Hardware Upgrades

by Ben Ubois

I recently spent some time upgrading Feedbin’s hardware, and wanted to share the results.

Feedbin is a Ruby on Rails app, and for the most part Rails is constrained by the single-threaded performance of a CPU. So for the application servers that means favoring higher-clocked CPUs at the expense of number of cores.

The application servers use Intel Xeon E3-1270V6 CPUs. This is a four-core 3.8Ghz CPU. Each application server is configured with 16GB of DDR4 RAM. The application servers primarily run Unicorn and Sidekiq. This amount of RAM gives the processes plenty of room to spread out.

One measurement that is CPU constrained is view generation.

This chart shows the 95th percentile performance of all views generated by Feedbin. 95th percentile means that 95% of all views were generated in less time than the line in the chart. Michael Kopp wrote a good overview of how average performance can be misleading and the benefits of measuring in percentiles instead.

Looks like the new hardware gives us a nice 20%+ boost in performance.

The database servers were also upgraded. These servers are configured with dual Intel Xeon Gold 5120 CPUs. Each CPU has 14 2.2Ghz cores. With hyperthreading, that gives them an embarrassing 56 usable threads. They also have 64GB of DDR4 RAM and use Intel S3710 Series SSDs for primary storage. They each have secondary SSDs used for PostgreSQL’s write-ahead logging, so more disk I/O is available for queries.
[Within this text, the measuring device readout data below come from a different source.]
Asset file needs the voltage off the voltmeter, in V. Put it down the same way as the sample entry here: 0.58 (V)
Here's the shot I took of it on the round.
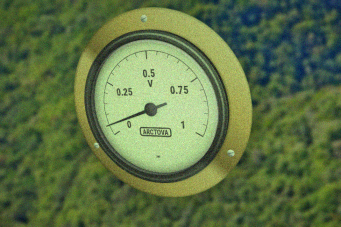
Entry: 0.05 (V)
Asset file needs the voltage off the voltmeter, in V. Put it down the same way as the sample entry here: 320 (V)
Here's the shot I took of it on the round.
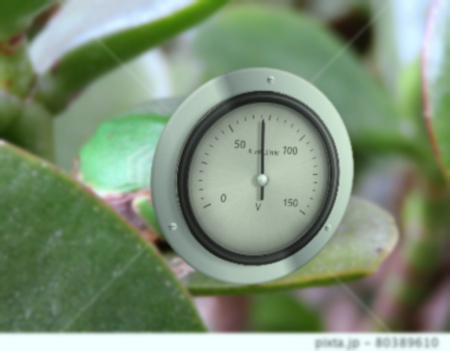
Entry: 70 (V)
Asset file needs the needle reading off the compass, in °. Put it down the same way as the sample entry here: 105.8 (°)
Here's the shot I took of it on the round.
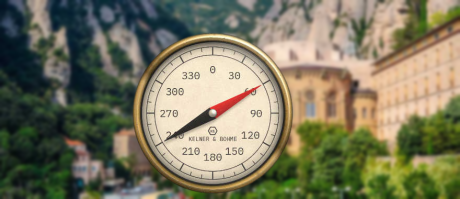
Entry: 60 (°)
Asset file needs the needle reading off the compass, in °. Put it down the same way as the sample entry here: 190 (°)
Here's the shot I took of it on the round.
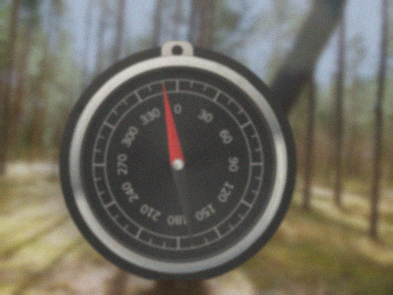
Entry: 350 (°)
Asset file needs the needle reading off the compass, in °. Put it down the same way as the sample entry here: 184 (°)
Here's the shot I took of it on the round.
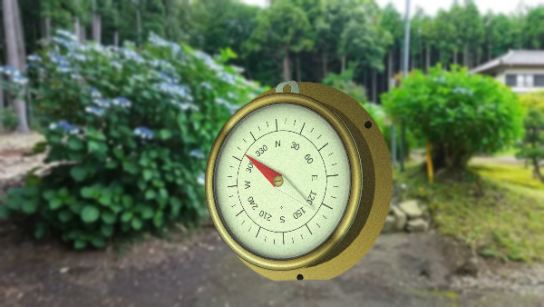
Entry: 310 (°)
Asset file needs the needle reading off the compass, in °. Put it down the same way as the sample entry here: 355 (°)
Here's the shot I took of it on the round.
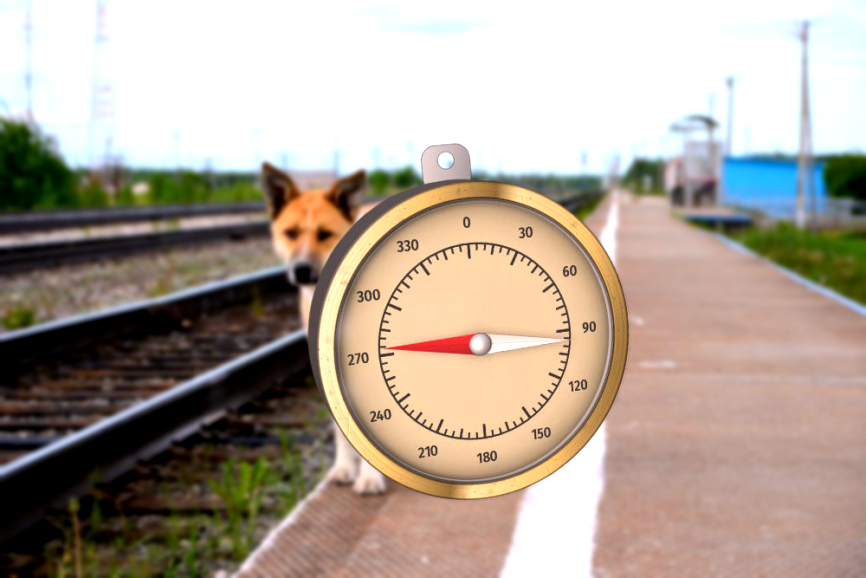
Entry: 275 (°)
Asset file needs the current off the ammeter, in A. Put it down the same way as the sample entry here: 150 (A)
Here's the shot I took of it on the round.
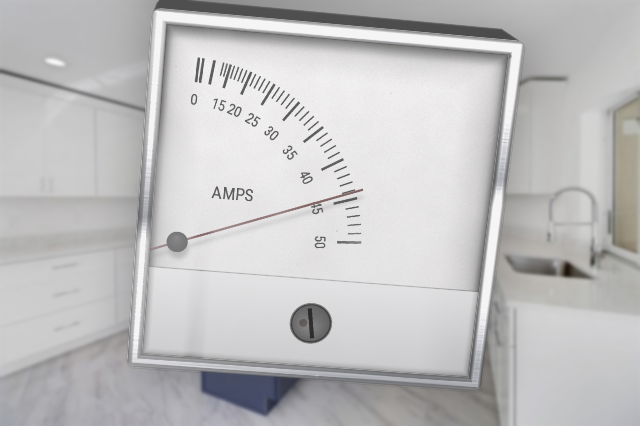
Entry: 44 (A)
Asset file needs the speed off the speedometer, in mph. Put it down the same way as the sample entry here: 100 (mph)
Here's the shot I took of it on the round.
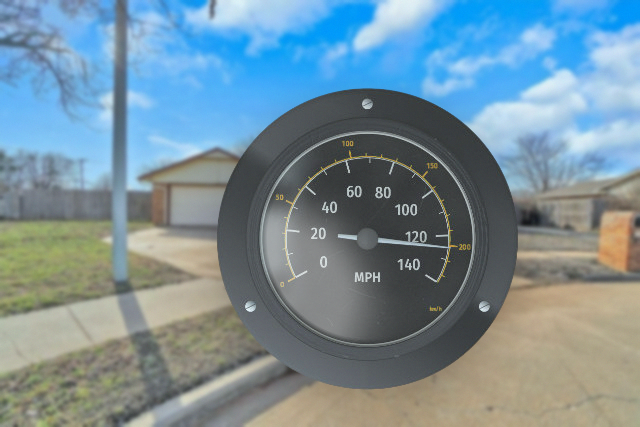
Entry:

This upgrade gives us another nice boost. If you look at the graph, you’ll notice a daily spike. These are the times when the database server is running vacuumdb. This is an important maintenance process that is used to reclaim space and optimize query planning.

Before the upgrade, vacuum caused a significant delay. After the upgrade, the performance at its worst is the same or better than pre-upgrade performance at its best.

Overall I’m happy with the upgrades. The hardware is more expensive now, but it’s important to me that Feedbin always performs well. If I can achieve that by just spending a little more money, then it makes that decision easy.